Midyim Berry & Apple Pastry slice (http://tasteaustralia.biz/bushfood/native-fruit/midyim-berry/)
50g midyim berries
2 large green apples
2 sheets of frozen puff pastry
50g brown sugar
1 tsp milk, to glaze pastry
Peel, core, and finely slice apples. Lay out pastry sheets and place apple slices down the centre.
Sprinkle apples with midyim berries. Cut small pieces of butter and sprinkle on fruit, and then sprinkle with sugar, reserving 1 teaspoon for the glaze.
Cut pastry on slant in strips about 1cm wide up to apple. Starting at one end, overlap strips in a plait pattern wrapping over the top of the fruit. Place on a baking sheet and bake in oven at 200ºC until starts to brown.

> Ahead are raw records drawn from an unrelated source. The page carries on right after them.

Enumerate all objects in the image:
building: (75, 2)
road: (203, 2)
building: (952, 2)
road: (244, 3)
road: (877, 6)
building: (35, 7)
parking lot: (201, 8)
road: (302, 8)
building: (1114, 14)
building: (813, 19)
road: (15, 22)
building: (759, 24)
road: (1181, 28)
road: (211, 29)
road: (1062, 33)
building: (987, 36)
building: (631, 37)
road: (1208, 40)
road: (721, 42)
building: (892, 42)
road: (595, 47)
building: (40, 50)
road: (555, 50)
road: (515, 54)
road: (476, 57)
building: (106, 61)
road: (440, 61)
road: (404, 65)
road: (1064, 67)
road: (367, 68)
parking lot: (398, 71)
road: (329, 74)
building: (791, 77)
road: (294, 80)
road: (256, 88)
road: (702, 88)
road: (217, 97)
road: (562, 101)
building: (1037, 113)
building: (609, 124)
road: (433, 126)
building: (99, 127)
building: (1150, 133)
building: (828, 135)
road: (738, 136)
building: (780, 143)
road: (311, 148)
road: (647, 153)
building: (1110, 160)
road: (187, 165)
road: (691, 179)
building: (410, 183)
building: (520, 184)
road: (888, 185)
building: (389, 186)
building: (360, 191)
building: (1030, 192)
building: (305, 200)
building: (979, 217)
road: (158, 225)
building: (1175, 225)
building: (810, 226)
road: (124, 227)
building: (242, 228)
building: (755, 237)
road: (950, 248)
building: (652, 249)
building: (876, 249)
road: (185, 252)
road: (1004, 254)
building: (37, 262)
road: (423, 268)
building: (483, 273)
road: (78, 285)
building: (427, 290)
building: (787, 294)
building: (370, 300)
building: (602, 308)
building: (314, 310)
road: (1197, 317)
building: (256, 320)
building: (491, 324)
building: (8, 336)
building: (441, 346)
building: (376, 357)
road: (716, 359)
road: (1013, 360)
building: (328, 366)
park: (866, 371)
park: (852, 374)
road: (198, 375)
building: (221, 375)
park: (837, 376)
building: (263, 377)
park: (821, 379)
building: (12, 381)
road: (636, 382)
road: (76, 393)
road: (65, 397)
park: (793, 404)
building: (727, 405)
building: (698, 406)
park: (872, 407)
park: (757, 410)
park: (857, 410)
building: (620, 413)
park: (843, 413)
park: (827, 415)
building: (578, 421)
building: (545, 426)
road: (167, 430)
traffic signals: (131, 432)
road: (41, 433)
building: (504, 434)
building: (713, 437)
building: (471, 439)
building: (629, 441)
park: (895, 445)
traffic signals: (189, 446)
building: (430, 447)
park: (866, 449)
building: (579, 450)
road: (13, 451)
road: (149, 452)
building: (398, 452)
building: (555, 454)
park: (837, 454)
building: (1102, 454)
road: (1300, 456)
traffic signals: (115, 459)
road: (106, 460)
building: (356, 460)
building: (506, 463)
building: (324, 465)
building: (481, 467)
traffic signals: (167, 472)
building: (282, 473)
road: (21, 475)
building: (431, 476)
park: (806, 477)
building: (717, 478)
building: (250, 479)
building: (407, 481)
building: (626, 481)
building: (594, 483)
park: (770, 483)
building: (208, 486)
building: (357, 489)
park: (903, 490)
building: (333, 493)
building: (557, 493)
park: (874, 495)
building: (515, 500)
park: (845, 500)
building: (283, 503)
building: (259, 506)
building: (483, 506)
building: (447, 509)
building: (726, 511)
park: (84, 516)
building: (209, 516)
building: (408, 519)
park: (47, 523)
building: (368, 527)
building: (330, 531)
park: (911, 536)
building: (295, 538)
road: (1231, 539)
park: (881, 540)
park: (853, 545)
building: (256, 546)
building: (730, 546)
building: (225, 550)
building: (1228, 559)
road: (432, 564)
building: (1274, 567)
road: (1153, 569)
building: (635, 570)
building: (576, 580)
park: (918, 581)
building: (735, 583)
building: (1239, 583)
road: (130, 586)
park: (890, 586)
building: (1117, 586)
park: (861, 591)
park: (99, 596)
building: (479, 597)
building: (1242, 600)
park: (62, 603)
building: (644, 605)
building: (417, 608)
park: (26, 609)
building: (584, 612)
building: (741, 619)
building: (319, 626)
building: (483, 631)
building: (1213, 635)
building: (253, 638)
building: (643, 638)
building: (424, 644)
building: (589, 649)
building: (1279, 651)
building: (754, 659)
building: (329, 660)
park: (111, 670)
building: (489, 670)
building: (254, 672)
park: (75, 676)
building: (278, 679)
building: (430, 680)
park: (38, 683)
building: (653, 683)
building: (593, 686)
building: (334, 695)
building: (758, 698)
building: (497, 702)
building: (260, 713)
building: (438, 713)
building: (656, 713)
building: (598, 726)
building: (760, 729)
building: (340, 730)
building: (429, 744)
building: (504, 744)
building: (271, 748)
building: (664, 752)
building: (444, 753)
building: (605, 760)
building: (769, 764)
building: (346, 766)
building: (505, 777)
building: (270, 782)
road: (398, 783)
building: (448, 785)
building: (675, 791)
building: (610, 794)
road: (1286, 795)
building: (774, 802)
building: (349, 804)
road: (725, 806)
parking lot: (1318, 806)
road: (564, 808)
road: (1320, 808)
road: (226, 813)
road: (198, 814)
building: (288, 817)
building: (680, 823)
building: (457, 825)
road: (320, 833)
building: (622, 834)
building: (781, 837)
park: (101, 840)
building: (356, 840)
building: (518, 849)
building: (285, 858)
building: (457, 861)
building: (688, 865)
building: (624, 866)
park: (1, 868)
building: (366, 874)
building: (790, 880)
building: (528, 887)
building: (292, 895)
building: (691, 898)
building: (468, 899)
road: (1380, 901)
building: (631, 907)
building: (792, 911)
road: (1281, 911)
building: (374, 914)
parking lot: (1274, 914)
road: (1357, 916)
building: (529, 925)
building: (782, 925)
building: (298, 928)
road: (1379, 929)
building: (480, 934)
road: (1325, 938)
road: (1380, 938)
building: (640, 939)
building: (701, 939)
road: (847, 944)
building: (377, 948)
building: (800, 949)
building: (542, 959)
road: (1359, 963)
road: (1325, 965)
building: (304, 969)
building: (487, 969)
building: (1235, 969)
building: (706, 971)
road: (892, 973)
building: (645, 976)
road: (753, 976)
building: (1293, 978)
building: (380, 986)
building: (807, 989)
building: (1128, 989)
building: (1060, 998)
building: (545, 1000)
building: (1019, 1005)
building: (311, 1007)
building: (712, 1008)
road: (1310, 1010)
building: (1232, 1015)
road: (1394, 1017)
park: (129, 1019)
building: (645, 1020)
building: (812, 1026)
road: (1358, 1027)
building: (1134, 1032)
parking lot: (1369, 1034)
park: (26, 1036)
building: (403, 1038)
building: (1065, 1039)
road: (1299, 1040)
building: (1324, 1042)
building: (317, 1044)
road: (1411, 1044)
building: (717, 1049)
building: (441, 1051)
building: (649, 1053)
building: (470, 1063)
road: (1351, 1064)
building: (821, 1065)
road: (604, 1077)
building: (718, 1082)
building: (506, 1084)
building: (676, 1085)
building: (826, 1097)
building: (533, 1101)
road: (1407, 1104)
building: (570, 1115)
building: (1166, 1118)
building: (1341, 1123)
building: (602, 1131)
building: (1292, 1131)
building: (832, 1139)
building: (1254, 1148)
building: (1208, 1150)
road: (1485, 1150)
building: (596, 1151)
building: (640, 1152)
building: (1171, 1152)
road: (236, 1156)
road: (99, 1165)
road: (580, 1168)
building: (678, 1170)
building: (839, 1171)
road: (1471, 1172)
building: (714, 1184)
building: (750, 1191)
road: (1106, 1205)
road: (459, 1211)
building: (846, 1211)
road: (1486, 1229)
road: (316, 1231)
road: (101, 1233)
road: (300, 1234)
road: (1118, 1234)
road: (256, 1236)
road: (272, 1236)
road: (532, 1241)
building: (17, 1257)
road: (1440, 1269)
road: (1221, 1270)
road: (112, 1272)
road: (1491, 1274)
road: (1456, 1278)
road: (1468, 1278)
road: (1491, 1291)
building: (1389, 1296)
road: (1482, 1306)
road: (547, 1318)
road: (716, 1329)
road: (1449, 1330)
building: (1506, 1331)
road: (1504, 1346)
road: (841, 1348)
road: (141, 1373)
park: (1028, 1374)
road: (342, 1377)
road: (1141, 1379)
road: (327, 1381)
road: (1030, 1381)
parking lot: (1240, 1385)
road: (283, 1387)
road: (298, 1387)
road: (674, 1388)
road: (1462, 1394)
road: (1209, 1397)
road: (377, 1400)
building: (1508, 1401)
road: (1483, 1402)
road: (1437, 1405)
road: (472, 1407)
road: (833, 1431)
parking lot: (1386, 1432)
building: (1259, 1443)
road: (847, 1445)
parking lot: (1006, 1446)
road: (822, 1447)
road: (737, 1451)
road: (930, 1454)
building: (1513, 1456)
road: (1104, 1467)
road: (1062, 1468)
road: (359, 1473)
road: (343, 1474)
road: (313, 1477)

Remove from oven. Mix milk and teaspoon of sugar and brush on top of pastry to glaze. Place back in oven to finish browning. Serve with fresh cream or custard.
Midyim berry jam
It can be used as a substitute in other berry jam recipes or mixed with other berries.
Megan Hallowes started her career as a journalist in South Africa, then worked as an editor and writer in Australia. She lives in Melbourne with her husband and two children and is working towards a bountiful garden of veggies, herbs and fruit trees.
I have had these growing for a few years outside the front fence. It's possible I have missed them flowering and fruiting due to their location. I am yet to eat a fruit.
I purchased some recently to replace some exotic ornamentals out the front of my house. I wasn't really focused on the edible aspect, though, but mostly on the ability to grow a dense, weed suppressing mass. Any food will be a bonus!
That's a good find Lissa.
This plant died and I think the soil may have been too dry and shady. It did fruit before it died. I will try them again in a different location and see what happens. I must admit, I do like grazing through the garden, some fruit here and there.